Political Music 政治的音楽



Most of the time, classical music is not very political. But, it can be. Think of Beethoven’s dedication of his Third Symphony to Napoleon Bonaparte, or Shostakovich’s symphonies depicting war and revolution (Symphony No. 7 “Leningrad”, by the way, is one of my “desert island discs”). Then there are the pieces that, while not making a specific political point, stir patriotism. As a teenager I often queued on the pavement outside the Royal Albert Hall to get standing tickets for the Proms. One year I even got to the Last Night and waved my Union Jack to Land of Hope and Glory with everyone else. When music stirs the emotions, it can be very powerful indeed.

Most of my pieces are apolitical and draw on archetypal subjects of classical music: personal experience, nature, religion. But sometimes creative people just have an urge to speak out. I waded fully into “political music” in A Christmas Carol. This piece reworks Charles Dickens’ novel in a modern setting. The Ghost of Christmas Past takes Scrooge back to World War I (with the centenary of the end of the Great War approaching I will talk about that in my next blog post), and the Ghost of Christmas Present forces Scrooge to face the burgeoning problem of homelessness. The Ghost of Christmas Future (scroll to the bottom to listen), meanwhile, reveals the course in which we are undoubtedly going as a planet: environmental breakdown. We are beyond the point of dealing with “climate change”. Now environmental breakdown is the issue. While writing A Christmas Carol, I did research into the projections for sea level rise and flooding in London if global warming continues on its present trajectory. While the scenario of the Tower of London being submerged to the point that it becomes the Lighthouse of London is at the pessimistic end of projections, it is nevertheless within the bounds of respectable scientific forecasts.

To me, environmental breakdown is the issue of our age. It is what concerns me most as I think of the decades ahead. So, I had some very particular people in mind when I wrote these words (which are sung to a variation on The Holly and the Ivy):

“No problem!” many barked, They really had some gall,
Ignoring all the warnings, And condemning us all.

There are no prizes for guessing who “they” are. The reality is that concerted, coordinated action by the political leaders of the advanced industrialized nations is an urgent prerequisite for the prevention of environmental breakdown. Instead, we have a neoliberal political culture that prioritizes growth over sustainability and fossil fuel industry profits over serious measures to cap carbon emissions. The postscript (a Native American proverb) has never been more important: “We do not inherit the earth from our ancestors, we borrow it from our children.”
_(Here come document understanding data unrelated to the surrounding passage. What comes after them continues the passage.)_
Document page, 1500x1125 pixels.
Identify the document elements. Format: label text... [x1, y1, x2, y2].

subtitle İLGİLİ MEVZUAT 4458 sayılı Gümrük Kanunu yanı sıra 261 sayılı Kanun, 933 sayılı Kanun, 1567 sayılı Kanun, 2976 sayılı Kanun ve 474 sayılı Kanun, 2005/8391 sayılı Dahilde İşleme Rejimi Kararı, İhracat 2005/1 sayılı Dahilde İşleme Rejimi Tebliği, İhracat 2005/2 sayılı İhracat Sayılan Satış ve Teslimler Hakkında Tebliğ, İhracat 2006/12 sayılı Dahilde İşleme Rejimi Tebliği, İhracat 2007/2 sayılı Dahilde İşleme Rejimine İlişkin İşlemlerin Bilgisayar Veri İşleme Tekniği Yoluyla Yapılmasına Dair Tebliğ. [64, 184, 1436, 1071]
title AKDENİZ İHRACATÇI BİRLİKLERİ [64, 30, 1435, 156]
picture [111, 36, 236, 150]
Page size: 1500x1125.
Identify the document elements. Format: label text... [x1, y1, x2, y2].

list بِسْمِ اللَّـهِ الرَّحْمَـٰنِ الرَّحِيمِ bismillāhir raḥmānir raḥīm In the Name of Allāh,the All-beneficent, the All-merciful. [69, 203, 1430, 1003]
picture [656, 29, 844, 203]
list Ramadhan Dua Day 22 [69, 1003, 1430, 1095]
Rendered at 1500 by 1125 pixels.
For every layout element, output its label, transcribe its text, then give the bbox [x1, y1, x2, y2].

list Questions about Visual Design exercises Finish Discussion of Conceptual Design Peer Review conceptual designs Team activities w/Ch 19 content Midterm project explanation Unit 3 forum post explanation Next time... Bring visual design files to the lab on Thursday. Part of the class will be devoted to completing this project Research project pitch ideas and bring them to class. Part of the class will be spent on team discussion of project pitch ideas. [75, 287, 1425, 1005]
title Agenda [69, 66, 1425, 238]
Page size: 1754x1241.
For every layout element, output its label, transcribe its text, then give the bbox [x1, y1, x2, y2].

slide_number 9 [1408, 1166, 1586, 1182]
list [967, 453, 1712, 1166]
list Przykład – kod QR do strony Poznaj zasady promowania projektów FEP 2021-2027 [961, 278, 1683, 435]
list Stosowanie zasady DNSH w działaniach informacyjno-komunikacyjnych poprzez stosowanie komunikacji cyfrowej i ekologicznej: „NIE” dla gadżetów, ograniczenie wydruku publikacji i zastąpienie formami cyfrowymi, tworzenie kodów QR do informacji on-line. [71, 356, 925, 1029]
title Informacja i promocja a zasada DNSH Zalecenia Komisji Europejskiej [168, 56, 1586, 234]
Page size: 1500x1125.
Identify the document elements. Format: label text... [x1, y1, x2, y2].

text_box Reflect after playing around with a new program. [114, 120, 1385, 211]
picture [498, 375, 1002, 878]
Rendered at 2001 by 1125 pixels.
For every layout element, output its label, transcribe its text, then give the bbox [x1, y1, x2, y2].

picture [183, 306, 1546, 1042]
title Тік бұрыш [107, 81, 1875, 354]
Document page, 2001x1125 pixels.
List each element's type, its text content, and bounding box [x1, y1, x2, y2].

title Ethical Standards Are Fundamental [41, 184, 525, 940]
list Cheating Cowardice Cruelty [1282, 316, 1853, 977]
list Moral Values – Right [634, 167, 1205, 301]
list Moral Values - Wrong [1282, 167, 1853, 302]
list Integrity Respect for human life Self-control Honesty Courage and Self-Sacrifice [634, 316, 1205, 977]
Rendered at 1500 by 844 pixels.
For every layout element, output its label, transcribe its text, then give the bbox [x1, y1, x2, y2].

This year has been an astonishing weather year in Japan – a very hot May, record breaking rainfall in western Japan in July that caused hundreds of deaths, the hottest summer temperatures since records began in August, and one severe typhoon after another into September. The media keep hedging their bets about whether global warming is directly to blame for particular instances of extreme weather, but the overall trends are surely obvious by now. Extreme events are becoming the new normal. The scenario in A Christmas Carol refers to one such event: rising sea levels combined with an extreme storm surge destroy London as we know it (again, imagine it being sung to The Holly and the Ivy).

The weather grew more fickle, Then one year came that storm,
And ever since that fateful year, On Christmas Day they mourn.

The question is whether we, like Scrooge, will hear the warnings quickly enough and mend our ways before it’s too late. I know that this environmentalist message is repeated by millions of conscientious people around the world concerned about our planet’s future. But how do we get this message to the people who need to hear and heed it most? I hope that one answer can be music. Music appeals directly to our emotions. Maybe it can change some hearts when words are not enough to change minds. That is my hope for A Christmas Carol. A bit political maybe, but then again the dangers we face from environmental breakdown are not a matter of politics: they are a matter of science … and time …

5 October 2018


クラシック音楽というのは、大概あまり政治的なものではありません。でも、政治的な音楽、というものも存在するのです。例えば、ベートーヴェンがナポレオン・ボナパルトに捧げた交響曲第3番や、戦争や革命を描いたショスターコヴィチの交響曲を思い浮かべるとよいでしょう(因みに、交響曲第7番「レニングラード」は、私の「無人島に持って行くCD」の1枚です)。また、特定の政治的メッセージを含むというより、愛国心を掻き立てる作品もあります。私が10代の頃、プロムナード・コンサートの立ち見席のチケットのために、ロイヤル・アルバート・ホール脇の道路によく並んだものです。ある年は、なんとそのラスト・ナイト・コンサートのチケットを手に入れ、ユニオン・ジャックを振りながら、イギリス愛国歌のひとつであるLand of Hope and Glory(「希望と栄光の国」)を皆と歌ったこともあります。このように、音楽が感情を掻き立てるときに、確かにとても力強いものだと実感しました。




“No problem!”many barked, They really had some gall,
Ignoring all the warnings, And condemning us all.







The weather grew more fickle, Then one year came that storm,
And ever since that fateful year, On Christmas Day they mourn.